# [EXTRACTED INFORMATION]
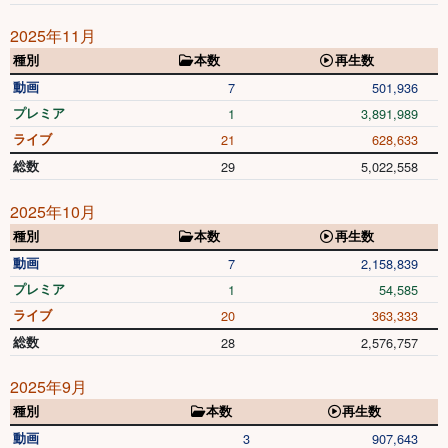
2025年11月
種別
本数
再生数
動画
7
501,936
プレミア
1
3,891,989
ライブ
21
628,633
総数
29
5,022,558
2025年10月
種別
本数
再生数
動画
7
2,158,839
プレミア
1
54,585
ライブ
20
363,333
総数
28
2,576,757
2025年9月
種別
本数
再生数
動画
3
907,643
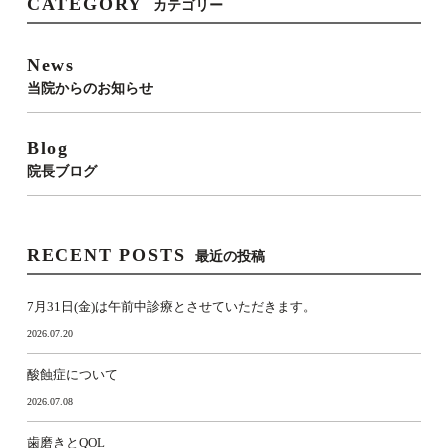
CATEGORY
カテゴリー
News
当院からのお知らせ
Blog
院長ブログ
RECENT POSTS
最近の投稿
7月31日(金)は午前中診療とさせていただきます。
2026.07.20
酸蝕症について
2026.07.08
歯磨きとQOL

--

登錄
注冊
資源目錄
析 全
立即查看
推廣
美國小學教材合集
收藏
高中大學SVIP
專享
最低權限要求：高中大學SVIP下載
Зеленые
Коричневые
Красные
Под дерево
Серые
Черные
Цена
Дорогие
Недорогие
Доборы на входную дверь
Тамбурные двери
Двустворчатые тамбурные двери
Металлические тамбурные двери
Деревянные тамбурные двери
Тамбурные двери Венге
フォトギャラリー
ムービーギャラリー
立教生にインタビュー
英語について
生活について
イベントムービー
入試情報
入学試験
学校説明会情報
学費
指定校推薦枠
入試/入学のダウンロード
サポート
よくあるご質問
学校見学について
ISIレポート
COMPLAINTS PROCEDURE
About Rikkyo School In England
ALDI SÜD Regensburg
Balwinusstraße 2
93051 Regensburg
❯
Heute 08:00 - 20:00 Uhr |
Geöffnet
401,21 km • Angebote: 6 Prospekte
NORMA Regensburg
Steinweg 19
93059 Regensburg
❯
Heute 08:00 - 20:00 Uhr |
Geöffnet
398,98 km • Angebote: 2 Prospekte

# [JOB]
From the entries above, copy out every line where the string "Regensburg" appears.

# [EXERCISE ANSWER]
ALDI SÜD Regensburg
93051 Regensburg
NORMA Regensburg
93059 Regensburg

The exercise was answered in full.